Spurred by the impending completion of the Svalbard Global Seed Vault, Archiving Eden explores the role of seed banks and their preservation efforts in the face of climate change, the extinction of natural species, and decreased agricultural diversity. Serving as a global botanical backup system, these privately and publicly funded institutions assure the opportunity for the reintroduction of species should a catastrophic event or civil strife affect a key ecosystem somewhere in the world.
I was immediately drawn to the beautiful, calm, blue images on the cover and the nostalgic pull of cyanotype printing evoked by it. Doherty features many images within Archiving Eden of various seeds, roots, starts, and plantlets in hues of blue, green, gold, amber — as well as full color images of the vaults she visited over the years for this project. Use of the color delft/indigo blue evokes references not only to the process of cryogenic preservation, central to the methodology of saving seeds, but also to the intersection of East and West, trade, cultural exchange, and migration. This tension between stillness and change reflects her focus on the elusive goal of stopping time in relation to living materials, which at some moment, we may all want to do.
Doherty is a researcher as well as a photographer. She spent years traveling and researching the vaults visited for this project. Her sensitive images are counterbalanced by detailed descriptions with location information for the samples on display. Interspersed within the book are personally written segments which give the reader insight into what Doherty thinks and feels about the project as well. In her poetic entry, ‘Stow’ she writes,
Stepping into a seed vault takes my breath away.
Bitterly cold and filled with the sound of forced air
rushing through the shelves, I am surrounded by
seeds resting in a state of suspended animation,
preserved for a distant and unknowable future.
Other entries are more journal-like in nature, yet still reinforce the personal investment Doherty makes for the work. Amid the themes of hope and uncertainty is optimism and respect for the history of how and why seed vaults exist.
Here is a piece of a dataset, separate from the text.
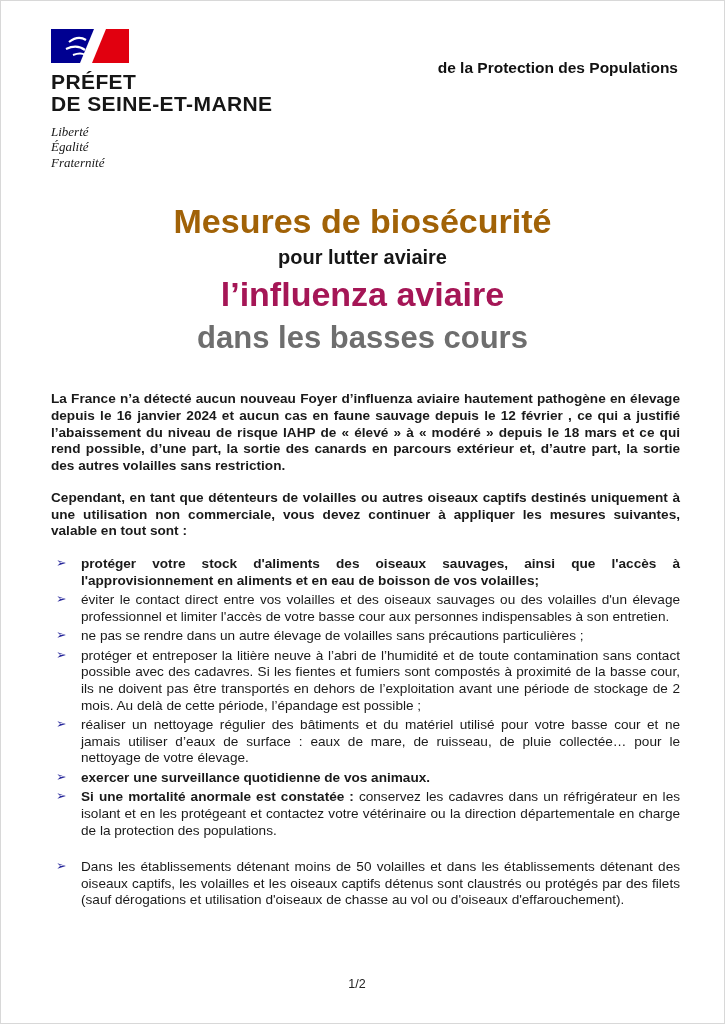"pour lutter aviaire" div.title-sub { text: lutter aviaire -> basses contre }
Whether it is the story of Nikolay Vavilov who, during the siege of Leningrad, holed up in a secret vault with a group of Russian botanists who ultimately starved to death rather than eat the collection of seeds they were guarding for a post-apocalyptic world, or the seemingly-quaint specimens from the Lady Bird Johnson Wildflower Center which made their way into the Millennium Seed Bank Collection — the urgency and immediacy of the concept for re-birth or nurturing the Earth’s ‘botanical backup system’ is palpable.
Images of seeds arranged in circular patterns or mandala-like repetitive folds evoke the idea of reproduction, insemination, and (dare I say) spiritual vibe to the origins of life and the crux of the universe itself. Ultimately Doherty’s visual documentation gives way to the spiritual and reflective nature her work captures. In a philosophical way, her images afford us the chance to look both forward and backward in time. It takes collecting and storing thousands of seeds by thousands of people over hundreds of years, in order to ensure the chance of success in the future for those seeds to germinate and restore/replenish a potentially exhausted future ecosystem. We are creators contemplating creation. Doherty’s work shows us a path that leads to hope that we’ve given meaningful consideration to the continuation of humanity.
Archiving Eden by Dornith Doherty
Essay by Elizabeth Avedon
Published by Schilt Publishing
24 x 29 cm
180 pages with 95 photos in full color
About Dornith Doherty: She is a 2012 Guggenheim Foundation Fellow, and an American artist working primarily with photography, video, and scientific imaging. Among her chief concerns is to actively visualize the philosophical, cultural, and ecological questions that are often left invisible when considering human entanglement in our rapidly changing environment. Doherty was born in Houston, Texas and received a B.A. cum laude from Rice University and a MFA in Photography from Yale University. She currently resides in Southlake and is Distinguished Research Professor at the University of North Texas, where she has been on the faculty since 1996.